To do: Take the entries below and print, exactly, the stretch from the line containing "Sward | Athlete | Hockey | Abbotsford |" through the line containing "Wong | Brendan", both included.
• • • •
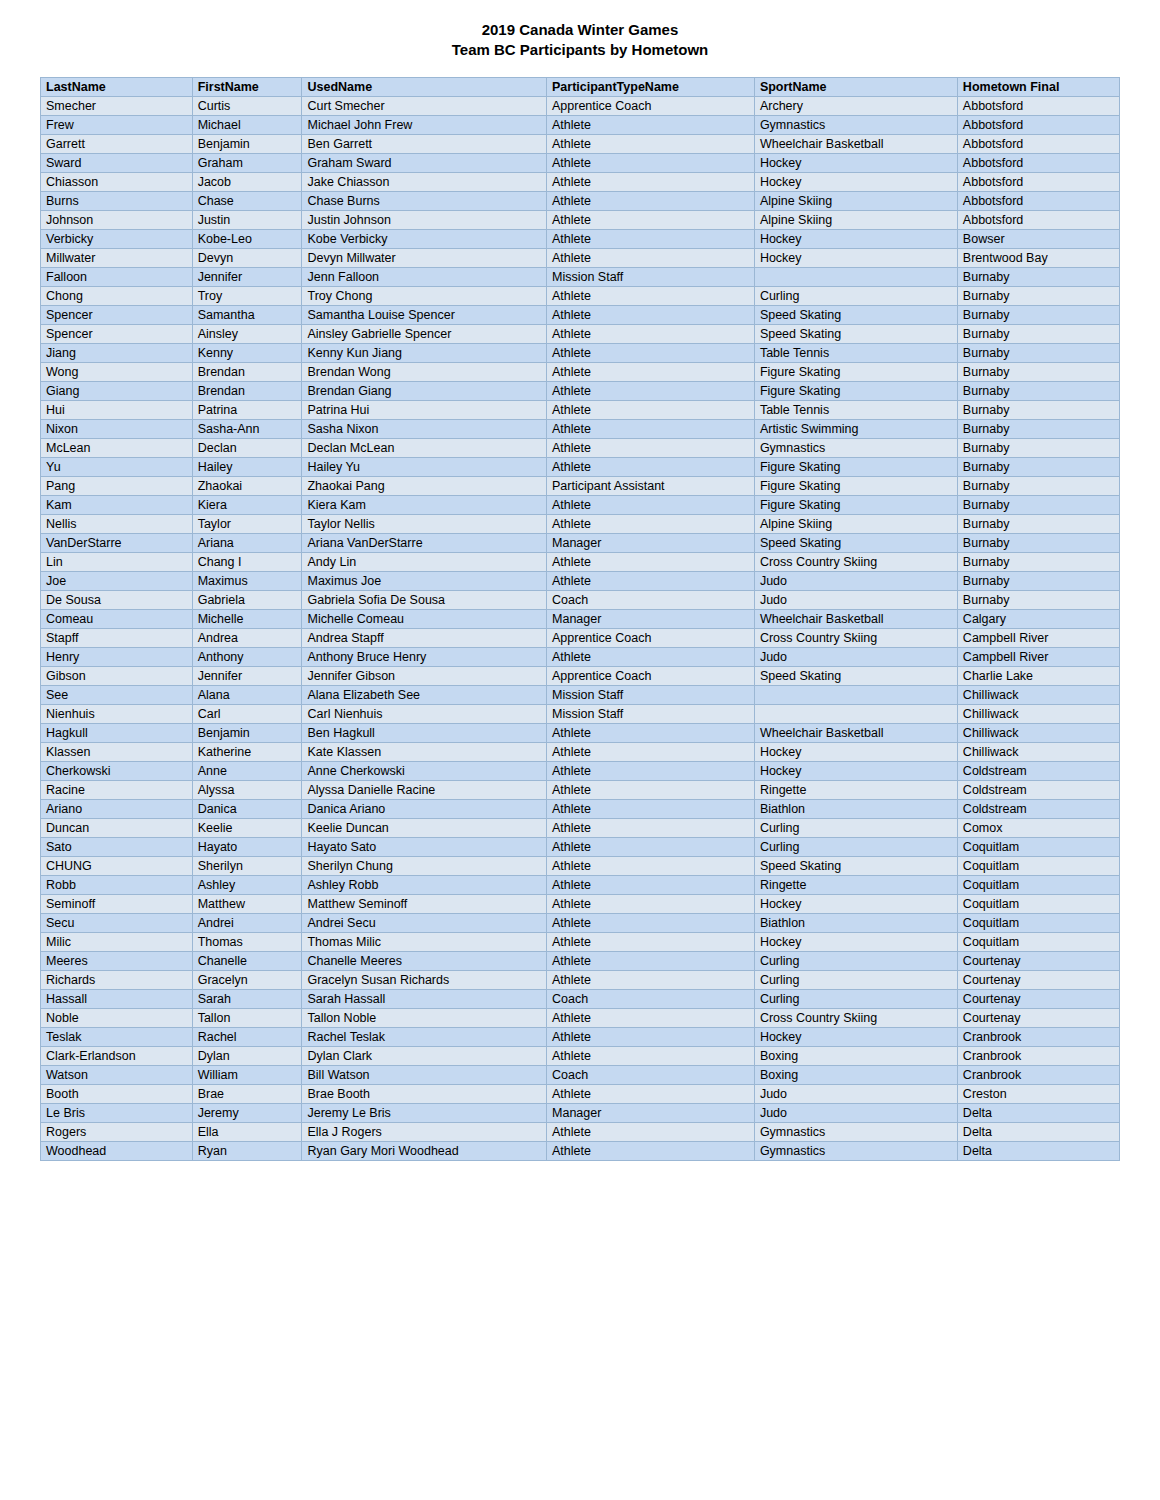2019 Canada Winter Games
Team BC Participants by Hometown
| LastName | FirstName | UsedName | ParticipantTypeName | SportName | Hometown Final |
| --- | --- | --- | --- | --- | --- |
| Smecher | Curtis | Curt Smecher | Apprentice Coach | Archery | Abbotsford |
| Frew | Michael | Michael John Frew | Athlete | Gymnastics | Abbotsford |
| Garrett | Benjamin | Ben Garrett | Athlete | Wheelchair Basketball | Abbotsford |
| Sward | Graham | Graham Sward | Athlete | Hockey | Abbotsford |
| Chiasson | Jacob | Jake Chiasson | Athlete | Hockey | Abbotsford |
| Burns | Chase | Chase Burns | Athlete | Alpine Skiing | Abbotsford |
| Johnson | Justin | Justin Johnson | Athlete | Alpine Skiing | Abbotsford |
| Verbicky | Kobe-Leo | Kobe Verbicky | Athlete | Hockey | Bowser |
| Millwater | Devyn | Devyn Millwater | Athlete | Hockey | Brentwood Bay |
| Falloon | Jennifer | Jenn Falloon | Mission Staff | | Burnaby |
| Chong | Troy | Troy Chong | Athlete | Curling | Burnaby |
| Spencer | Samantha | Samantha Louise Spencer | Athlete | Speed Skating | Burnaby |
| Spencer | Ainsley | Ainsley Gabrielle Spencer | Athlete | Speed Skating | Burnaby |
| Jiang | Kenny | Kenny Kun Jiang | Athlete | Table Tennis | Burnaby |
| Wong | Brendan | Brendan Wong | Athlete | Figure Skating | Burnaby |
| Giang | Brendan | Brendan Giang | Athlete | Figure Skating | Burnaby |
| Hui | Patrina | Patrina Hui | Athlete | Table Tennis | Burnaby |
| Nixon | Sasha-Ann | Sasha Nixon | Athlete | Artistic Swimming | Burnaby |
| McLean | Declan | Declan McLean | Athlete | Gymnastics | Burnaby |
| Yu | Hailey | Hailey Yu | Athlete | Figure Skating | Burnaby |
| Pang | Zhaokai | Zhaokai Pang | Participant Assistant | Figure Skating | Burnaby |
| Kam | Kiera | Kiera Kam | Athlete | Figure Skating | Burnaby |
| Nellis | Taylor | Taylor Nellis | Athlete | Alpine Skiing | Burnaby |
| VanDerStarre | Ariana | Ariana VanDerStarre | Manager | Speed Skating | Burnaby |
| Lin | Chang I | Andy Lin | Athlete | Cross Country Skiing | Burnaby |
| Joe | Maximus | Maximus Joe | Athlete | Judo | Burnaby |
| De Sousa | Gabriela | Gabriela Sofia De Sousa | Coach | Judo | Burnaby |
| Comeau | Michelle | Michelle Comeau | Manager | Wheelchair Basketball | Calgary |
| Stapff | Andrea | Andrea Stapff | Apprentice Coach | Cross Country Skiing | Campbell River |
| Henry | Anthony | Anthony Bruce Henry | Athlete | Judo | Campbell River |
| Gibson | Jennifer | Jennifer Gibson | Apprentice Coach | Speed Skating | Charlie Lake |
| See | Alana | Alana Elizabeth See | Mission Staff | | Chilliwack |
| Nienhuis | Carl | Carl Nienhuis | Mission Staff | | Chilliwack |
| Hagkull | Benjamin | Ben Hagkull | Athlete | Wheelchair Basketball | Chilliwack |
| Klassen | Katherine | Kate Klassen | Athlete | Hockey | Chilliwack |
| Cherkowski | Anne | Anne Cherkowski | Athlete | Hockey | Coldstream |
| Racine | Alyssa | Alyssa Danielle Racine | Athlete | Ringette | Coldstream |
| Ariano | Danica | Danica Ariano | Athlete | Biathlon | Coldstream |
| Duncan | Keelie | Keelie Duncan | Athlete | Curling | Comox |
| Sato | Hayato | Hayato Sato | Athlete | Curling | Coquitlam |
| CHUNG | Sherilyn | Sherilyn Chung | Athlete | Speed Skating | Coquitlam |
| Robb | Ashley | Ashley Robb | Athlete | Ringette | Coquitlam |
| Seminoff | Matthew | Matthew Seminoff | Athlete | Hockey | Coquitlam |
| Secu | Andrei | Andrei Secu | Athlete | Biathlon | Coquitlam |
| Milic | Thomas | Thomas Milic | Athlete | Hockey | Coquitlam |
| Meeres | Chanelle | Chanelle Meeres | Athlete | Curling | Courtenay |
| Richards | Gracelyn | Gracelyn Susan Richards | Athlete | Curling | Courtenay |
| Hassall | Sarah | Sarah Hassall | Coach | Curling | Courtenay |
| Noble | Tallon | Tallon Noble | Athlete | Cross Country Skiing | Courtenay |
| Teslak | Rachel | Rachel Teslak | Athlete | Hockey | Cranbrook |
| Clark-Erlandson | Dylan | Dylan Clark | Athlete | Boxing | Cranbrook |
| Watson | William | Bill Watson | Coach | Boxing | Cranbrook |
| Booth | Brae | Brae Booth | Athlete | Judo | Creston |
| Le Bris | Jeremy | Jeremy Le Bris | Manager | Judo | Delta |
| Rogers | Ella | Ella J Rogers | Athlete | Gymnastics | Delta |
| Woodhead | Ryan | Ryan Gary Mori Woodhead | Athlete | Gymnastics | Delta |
• • • •
Expected answer:
| Sward | Graham | Graham Sward | Athlete | Hockey | Abbotsford |
| Chiasson | Jacob | Jake Chiasson | Athlete | Hockey | Abbotsford |
| Burns | Chase | Chase Burns | Athlete | Alpine Skiing | Abbotsford |
| Johnson | Justin | Justin Johnson | Athlete | Alpine Skiing | Abbotsford |
| Verbicky | Kobe-Leo | Kobe Verbicky | Athlete | Hockey | Bowser |
| Millwater | Devyn | Devyn Millwater | Athlete | Hockey | Brentwood Bay |
| Falloon | Jennifer | Jenn Falloon | Mission Staff | | Burnaby |
| Chong | Troy | Troy Chong | Athlete | Curling | Burnaby |
| Spencer | Samantha | Samantha Louise Spencer | Athlete | Speed Skating | Burnaby |
| Spencer | Ainsley | Ainsley Gabrielle Spencer | Athlete | Speed Skating | Burnaby |
| Jiang | Kenny | Kenny Kun Jiang | Athlete | Table Tennis | Burnaby |
| Wong | Brendan | Brendan Wong | Athlete | Figure Skating | Burnaby |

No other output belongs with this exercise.